String#chop chops last byte, not char

This is happening in ruby 1.8.6:

% ruby --version
ruby 1.8.6 (2007-09-23 patchlevel 110) [i686-darwin9.1.0]

Documentation says:

% ri String#chop
…Returns a new +String+ with the last character removed. If…

This is irb and Rails script/console sessions:

% ./script/console
Loading development environment (Rails 2.0.2)

“абвгд”.chop
=> “абвг\320”

“абвгд”.chop.chop
=> “абвг”

% irb

“абвгд”.chop
=> “\320\260\320\261\320\262\320\263\320”

“д”.chop
=> “\320”

“д”.chop.chop
=> “”

As you can see chop removes last byte vs last char. Btw, problem
happened while stuffing strings into legacy (ms sql server) db,
varchar(255) column.

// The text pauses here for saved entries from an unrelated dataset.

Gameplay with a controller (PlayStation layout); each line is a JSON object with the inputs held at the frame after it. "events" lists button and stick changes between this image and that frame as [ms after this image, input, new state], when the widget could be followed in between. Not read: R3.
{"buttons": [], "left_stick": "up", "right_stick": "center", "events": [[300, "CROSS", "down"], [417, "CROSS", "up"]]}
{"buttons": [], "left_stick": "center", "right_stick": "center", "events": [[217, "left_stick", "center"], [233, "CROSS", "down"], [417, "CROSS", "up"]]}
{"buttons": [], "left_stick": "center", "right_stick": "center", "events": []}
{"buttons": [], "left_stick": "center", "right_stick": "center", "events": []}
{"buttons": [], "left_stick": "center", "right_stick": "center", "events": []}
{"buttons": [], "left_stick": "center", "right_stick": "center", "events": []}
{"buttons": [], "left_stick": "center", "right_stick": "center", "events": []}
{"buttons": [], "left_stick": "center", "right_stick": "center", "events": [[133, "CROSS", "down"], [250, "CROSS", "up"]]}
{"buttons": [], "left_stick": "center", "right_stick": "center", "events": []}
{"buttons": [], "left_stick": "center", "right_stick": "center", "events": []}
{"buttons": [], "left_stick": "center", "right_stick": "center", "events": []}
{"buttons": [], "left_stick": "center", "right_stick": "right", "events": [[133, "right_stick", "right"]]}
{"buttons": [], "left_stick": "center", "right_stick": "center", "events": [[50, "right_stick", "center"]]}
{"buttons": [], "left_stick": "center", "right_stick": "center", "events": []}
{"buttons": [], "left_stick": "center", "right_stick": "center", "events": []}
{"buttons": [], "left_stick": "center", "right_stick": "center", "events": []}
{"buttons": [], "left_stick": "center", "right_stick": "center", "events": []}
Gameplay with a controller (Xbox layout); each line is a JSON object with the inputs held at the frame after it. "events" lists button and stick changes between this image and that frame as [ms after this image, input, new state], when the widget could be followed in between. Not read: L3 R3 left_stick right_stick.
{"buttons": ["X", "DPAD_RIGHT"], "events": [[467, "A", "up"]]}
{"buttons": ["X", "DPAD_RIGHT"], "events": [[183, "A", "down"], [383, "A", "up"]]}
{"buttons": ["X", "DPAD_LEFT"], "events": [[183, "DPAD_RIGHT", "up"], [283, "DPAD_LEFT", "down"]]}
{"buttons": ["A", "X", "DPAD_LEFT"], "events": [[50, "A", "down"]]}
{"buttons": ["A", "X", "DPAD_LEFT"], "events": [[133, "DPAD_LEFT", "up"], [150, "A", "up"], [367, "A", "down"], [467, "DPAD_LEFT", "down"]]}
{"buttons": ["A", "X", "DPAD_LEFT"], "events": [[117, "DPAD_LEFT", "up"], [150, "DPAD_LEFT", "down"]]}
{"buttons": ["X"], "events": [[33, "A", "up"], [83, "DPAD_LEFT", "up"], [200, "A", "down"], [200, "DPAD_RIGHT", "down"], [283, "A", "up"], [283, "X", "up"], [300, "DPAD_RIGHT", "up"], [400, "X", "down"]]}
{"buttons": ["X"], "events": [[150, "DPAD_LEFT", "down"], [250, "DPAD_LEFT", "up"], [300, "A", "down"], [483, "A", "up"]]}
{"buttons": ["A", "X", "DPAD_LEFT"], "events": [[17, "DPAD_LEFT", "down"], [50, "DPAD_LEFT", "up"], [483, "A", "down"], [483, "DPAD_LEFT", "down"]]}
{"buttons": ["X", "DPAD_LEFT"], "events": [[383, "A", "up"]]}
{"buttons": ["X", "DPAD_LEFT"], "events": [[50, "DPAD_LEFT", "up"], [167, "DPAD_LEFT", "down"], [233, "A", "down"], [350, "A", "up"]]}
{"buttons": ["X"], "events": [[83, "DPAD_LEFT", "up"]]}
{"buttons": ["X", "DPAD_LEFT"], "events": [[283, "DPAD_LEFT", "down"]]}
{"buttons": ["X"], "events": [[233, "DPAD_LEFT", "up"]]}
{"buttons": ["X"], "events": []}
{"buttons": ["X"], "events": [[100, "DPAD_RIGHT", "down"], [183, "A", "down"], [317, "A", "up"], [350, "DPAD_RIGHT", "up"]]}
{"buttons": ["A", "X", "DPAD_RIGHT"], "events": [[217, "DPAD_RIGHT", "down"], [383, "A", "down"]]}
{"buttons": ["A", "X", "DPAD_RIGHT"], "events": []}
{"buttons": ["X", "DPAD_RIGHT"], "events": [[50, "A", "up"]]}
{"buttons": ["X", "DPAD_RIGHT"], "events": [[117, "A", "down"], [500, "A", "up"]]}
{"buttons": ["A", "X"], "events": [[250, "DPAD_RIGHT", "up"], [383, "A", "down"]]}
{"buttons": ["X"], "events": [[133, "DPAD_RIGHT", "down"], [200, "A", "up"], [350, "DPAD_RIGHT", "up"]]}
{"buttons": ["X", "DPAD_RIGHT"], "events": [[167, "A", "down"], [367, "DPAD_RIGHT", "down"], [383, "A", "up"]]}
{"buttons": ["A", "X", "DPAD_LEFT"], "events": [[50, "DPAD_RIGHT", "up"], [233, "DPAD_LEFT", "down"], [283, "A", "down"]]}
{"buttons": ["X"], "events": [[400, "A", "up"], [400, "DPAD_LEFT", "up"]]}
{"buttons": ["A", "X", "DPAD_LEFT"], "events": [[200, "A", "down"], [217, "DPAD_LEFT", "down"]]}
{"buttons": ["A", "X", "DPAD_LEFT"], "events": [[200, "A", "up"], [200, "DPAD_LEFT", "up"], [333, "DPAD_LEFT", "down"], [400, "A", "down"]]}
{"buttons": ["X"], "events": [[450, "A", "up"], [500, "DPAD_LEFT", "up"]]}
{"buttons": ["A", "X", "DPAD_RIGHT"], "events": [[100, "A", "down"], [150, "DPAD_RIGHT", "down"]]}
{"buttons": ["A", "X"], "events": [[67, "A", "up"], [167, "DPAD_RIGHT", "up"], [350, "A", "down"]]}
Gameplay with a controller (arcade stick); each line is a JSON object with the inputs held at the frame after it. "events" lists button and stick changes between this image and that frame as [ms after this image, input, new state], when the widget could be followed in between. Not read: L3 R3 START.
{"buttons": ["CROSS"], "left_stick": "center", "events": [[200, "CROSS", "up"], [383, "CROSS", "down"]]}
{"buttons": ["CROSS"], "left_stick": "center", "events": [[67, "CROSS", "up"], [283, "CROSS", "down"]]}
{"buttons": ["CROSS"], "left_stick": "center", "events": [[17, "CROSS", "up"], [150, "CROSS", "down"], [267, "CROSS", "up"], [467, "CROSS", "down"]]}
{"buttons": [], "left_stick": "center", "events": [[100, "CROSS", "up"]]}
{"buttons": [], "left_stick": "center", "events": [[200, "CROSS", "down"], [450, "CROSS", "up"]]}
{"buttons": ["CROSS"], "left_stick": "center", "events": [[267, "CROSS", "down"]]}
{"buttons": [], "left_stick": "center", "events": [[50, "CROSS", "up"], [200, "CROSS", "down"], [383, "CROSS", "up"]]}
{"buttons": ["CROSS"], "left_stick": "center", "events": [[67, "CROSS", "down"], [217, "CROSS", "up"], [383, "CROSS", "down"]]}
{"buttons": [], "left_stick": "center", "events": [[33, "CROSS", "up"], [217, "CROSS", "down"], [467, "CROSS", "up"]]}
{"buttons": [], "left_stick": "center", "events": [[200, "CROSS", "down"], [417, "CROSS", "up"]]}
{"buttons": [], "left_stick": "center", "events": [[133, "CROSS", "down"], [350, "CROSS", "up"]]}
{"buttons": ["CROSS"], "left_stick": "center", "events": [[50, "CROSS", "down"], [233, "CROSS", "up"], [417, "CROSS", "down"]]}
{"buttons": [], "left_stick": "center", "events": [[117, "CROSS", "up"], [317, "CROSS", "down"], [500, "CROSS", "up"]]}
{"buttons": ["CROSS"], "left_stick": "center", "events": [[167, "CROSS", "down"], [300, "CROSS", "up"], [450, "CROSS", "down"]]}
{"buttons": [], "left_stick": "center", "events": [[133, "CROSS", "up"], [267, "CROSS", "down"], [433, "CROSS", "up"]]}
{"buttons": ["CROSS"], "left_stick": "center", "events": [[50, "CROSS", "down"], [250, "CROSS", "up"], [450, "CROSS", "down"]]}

I came up with the following method (see below).
Maybe there is an easier alternative?

def truncate(text, size = 254, suffix = “…”)
if text.nil? then return end
l = size - suffix.size
if text.size > size
truncated_text = “”
text.each_char do |c|
if truncated_text.size + c.size < l
truncated_text << c
else
break
end
end
truncated_text += suffix
else
text
end
end

I did not report this as a bug, since I am not sure who is supposed to
be right - ruby or documentation.

On Wed, 23 Apr 2008 15:35:11 -0500, Evgeni Belin wrote:

This is happening in ruby 1.8.6:

% ruby --version
ruby 1.8.6 (2007-09-23 patchlevel 110) [i686-darwin9.1.0]

“д”.chop
=> “\320”

“д”.chop.chop
=> “”

As you can see chop removes last byte vs last char. Btw, problem

Ruby 1.8 does not have multi-byte character support built in, so it
assumes each character is one byte. If you would like unicode support,
include in your scripts

$KCODE=‘u’
require ‘jcode’

Then chop will work properly. (Though I’m not sure everything will be
perfect)

Ruby 1.9 has unicode support built in and handles this properly out of
the box.

Evgeni Belin wrote:

This is happening in ruby 1.8.6:

In Ruby 1.8.6, character == byte basically everywhere. You’ll need to
use a regex to remove the last character safely (UTF-8).

  • Charlie